Cellular respiration occurs in the mitochondria, where nutritional energy is converted to adenosine triphosphate (ATP), known as the 'energy currency' of biological systems. One molecule of ATP has three phosphate groups which are converted to adenosine diphosphate (ADP) and adenosine monophosphate (AMP) and back to ATP during the various stages. Respiration is an exothermic catabolic process, where larger units of energy at broken into smaller units for cell utilization, and additionally the process releases heat. Aerobic respiration requires the presence of oxygen, whilst anaerobic does not.
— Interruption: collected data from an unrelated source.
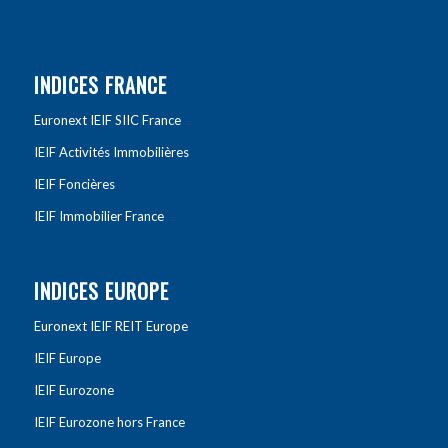
INDICES FRANCE
Euronext IEIF SIIC France
IEIF Activités Immobilières
IEIF Foncières
IEIF Immobilier France
INDICES EUROPE
Euronext IEIF REIT Europe
IEIF Europe
IEIF Eurozone
IEIF Eurozone hors France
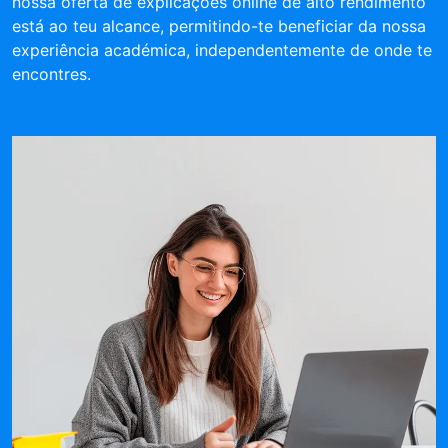
nossa oferta de explicações online de alto rendimento
está ao teu alcance, permitindo-te beneficiar da nossa
experiência académica, independentemente de onde te
encontres.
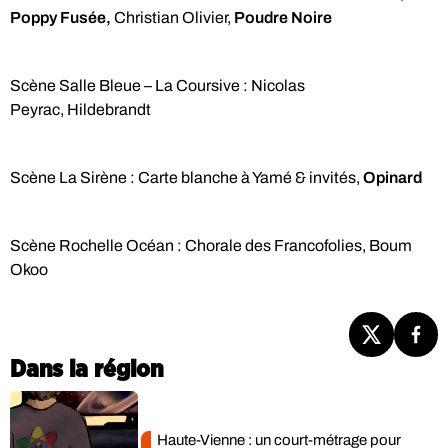
Poppy Fusée,
Christian Olivier,
Poudre Noire
Scène Salle Bleue – La Coursive : Nicolas
Peyrac, Hildebrandt
Scène La Sirène : Carte blanche à Yamé & invités,
Opinard
Scène Rochelle Océan : Chorale des Francofolies, Boum
Okoo
Dans la région
Haute-Vienne : un court-métrage pour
There are three main stages of cellular respiration: glycolysis, Krebs cycle and oxidative phosphorylation (electron flow). Glycolysis occurs in the cytoplasm of the cell, this is where one glucose molecule (C6H12O6) is converted to two molecules of pyruvate, and also the production of 2 ATP. The pyruvates are converted to acetyl-coenzyme A, where then it enters the Krebs cycle or the Citric acid cycle in the mitochondrial matrix. Acetyl-coenzyme A is then oxidized to produce 6 NADH, 2 FADH2 and 2 ATP in many stages, with waste products of CO2 and H2O. In the mitochondrial cristae, oxidative phosphorylation converts the remaining products to 34 ATP units by using the electron transport chain (ETC) with a proton gradient. In total, one molecule of glucose produces 38 ATP units.
Without the presence of oxygen, the two pyruvates undergo fermentation in the cell cytoplasm to produce lactic acid and carbon dioxide. Fermentation only produces 2 ATP from one glucose molecule. Fermentation is popularly known for the production of ethanol (C2H6O) in industry.